As we speak via Zoom on Wednesday afternoon, COP27 is entering its final days. Any agreement on loss and damage reparations—how rich countries should pay poorer countries that are acutely vulnerable to climate change—is still to be found. Although questions of finance dominated discussions in Sharm el-Sheik, little hard cash ended up on the table; in its place were various initiatives and pledges, from both governments and the private sector. But as Miliband makes clear, hard cash remains fundamental to reducing emissions and helping those on the frontline of extreme weather events.

While much of the global political focus at this year’s COP was on how governments might meet net-zero emission targets by 2050, that isn’t good enough for countries like Ethiopia, Kenya and Somalia, who are already facing “ground zero”, Miliband tells me.

In 2011, nearly 260,000 people died of famine in Somalia, half of whom before famine was officially declared by the UN. Today, 20 to 30m people in east Africa are still at high risk of extreme hunger and famine. “What are we waiting for?” asks Miliband. “You don’t drive a car by looking out of the rearview mirror, you drive the car by looking through the windscreen.”

In the past, under both Labour and previous Tory governments, the UK used to play “quite a distinguished role” on humanitarian issues—but now it is “totally absent without leave in the current crisis,” as Miliband says for the second time.

Back in November 2020, Rishi Sunak was fiercely criticised over his decision as chancellor to cut overseas development aid (ODA) from 0.7 per cent to 0.5 per cent of gross national income. At the time Sunak said it was a “temporary measure” to help balance the books following the pandemic, but any restoration of the aid budget is not expected for years. In this Thursday’s budget announcement the current chancellor, Jeremy Hunt, confirmed that the reduced rate of foreign aid will remain in place. Back in September, research by the Center for Global Development thinktank estimated that at least £3bn of this year’s ODA budget—or 25 per cent of the total—could end up being spent on hosting refugees in the UK rather than helping people in their home countries.

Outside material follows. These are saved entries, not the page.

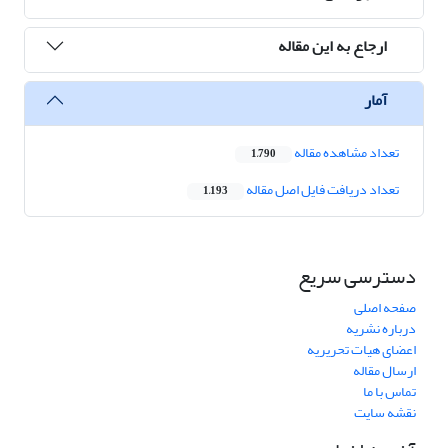
ارجاع به این مقاله
آمار
تعداد مشاهده مقاله
1,790
تعداد دریافت فایل اصل مقاله
1,193
دسترسی سریع
صفحه اصلی
درباره نشریه
اعضای هیات تحریریه
ارسال مقاله
تماس با ما
نقشه سایت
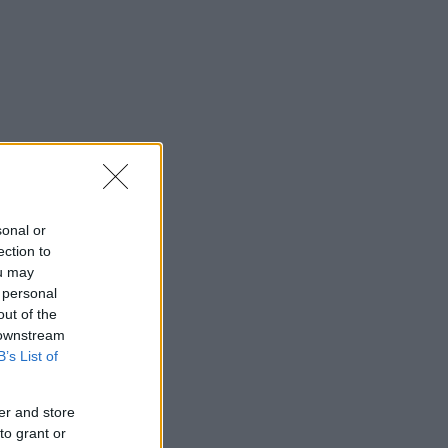
sonal or
ection to
ou may
 personal
out of the
 downstream
B’s List of
er and store
to grant or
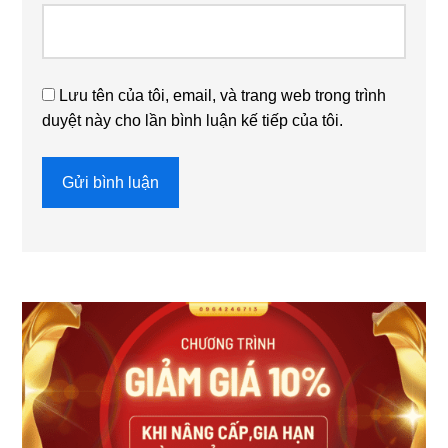
Lưu tên của tôi, email, và trang web trong trình
duyệt này cho lần bình luận kế tiếp của tôi.
Sidebar
chính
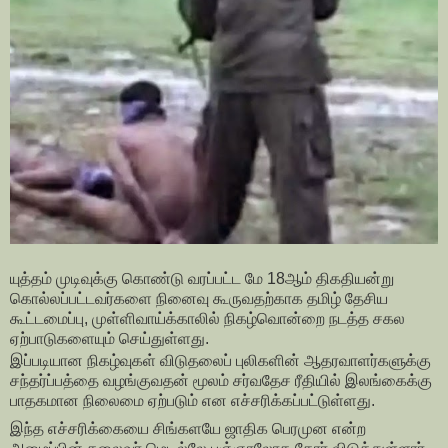
யுத்தம் முடிவுக்கு கொண்டு வரப்பட்ட மே 18ஆம் திகதியன்று
கொல்லப்பட்டவர்களை நினைவு கூருவதற்காக தமிழ் தேசிய
கூட்டமைப்பு, முள்ளிவாய்க்காலில் நிகழ்வொன்றை நடத்த சகல
ஏற்பாடுகளையும் செய்துள்ளது.
இப்படியான நிகழ்வுகள் விடுதலைப் புலிகளின் ஆதரவாளர்களுக்கு
சந்தர்ப்பத்தை வழங்குவதன் மூலம் சர்வதேச ரீதியில் இலங்கைக்கு
பாதகமான நிலைமை ஏற்படும் என எச்சரிக்கப்பட்டுள்ளது.
இந்த எச்சரிக்கையை சிங்களயே ஜாதிக பெரமுன என்ற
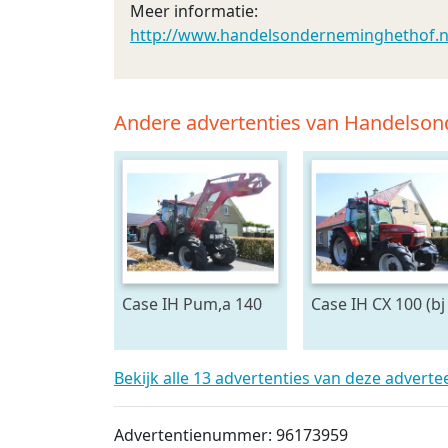
Meer informatie:
http://www.handelsonderneminghethof.n
Andere advertenties van Handelso
Case IH Pum,a 140
Case IH CX 100 (bj
met voorlader (bj
1999)
2011)
Bekijk alle 13 advertenties van deze adverte
Advertentienummer: 96173959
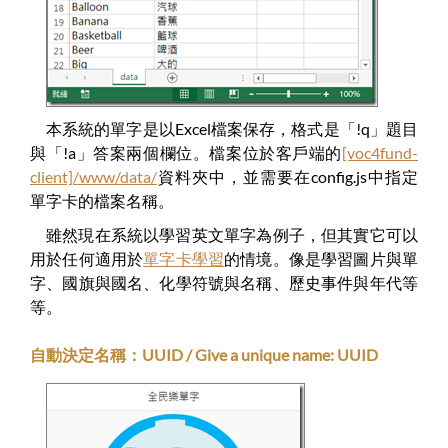
本系統的單字是以Excel檔案保存，格式是「!q」題目
與「!a」答案兩個欄位。檔案位於客戶端的
[voc4fund-
client]/www/data/
資料夾中，並需要在config.js中指定
單字卡的檔案名稱。
雖然現在系統以學習英文單字為例子，但其實它可以
用於任何適用於
單字卡學習
的情境。像是學習圖片與單
字、國旗與國名、化學符號與名稱、歷史事件與年代等
等。
自動決定名稱：UUID / Give a unique name: UUID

This cut to the aid budget makes it much harder for the UK to push other countries, as it could do in the past, to step up on climate finance. When Sunak spoke in Egypt last week—only after bowing to political and public pressure to attend in the first place—he insisted that the UK would deliver on its commitment of £11.6bn in climate finance, as well as triple funding to help low-income nations adapt to climate impacts to £1.5bn by 2025.

Miliband says he welcomes the focus by Sunak and others on adaptation—which was once “very much a second-class citizen after mitigation” when he was environment secretary 15 years ago—but that there is still not enough money being pledged for either adaptation or mitigation.

“There is a need for more drive, innovation and ambition” around climate financing, Miliband says, including better links between climate and humanitarian action. In Ethiopia and Kenya, “you can see mitigation has not been done, adaptation is not being done and so you have real loss and damage,” he says. “Any strategy for crisis-affected countries which ignores the climate dimension is not at the races.” He points out that six of the top 10 climate-exposed states are in conflict zones.

Part of the problem is a “mismatch” between risk and resilience. “Macro-politics around climate have more potential in them than for a long time, yet the prospects of poorer parts of world living with the climate crisis are pretty poor,” Miliband says. The EU, US and China have “serious commitments” to decarbonise their own economies, but they are not yet thinking globally. “We are living with more global risks, but resilience is going national.”

Miliband cites Lake Haramaya in Ethiopia as an example of the limits of national responses to climate change. Once more than 7km wide, around 14m deep and full of fish, the lake has since dried up and disappeared. “What this means for that part of Ethiopia takes more than the micro-social intervention of building a new water project,” he says; humanitarian aid isn’t “just about helping people survive, but about helping people thrive”. The IRC defines its work as “helping people survive, recover and regain control of their lives”.

So, what should the UK be doing to play its full role in managing these global issues? “The UK is obviously in a very difficult position,” Miliband says, underlining the “sheer sapping nature of its domestic challenges.” The government must nonetheless “rethink and reprioritise”: “Shouting, ‘look at GREAT, in capital letters, Britain’ will not do the trick.”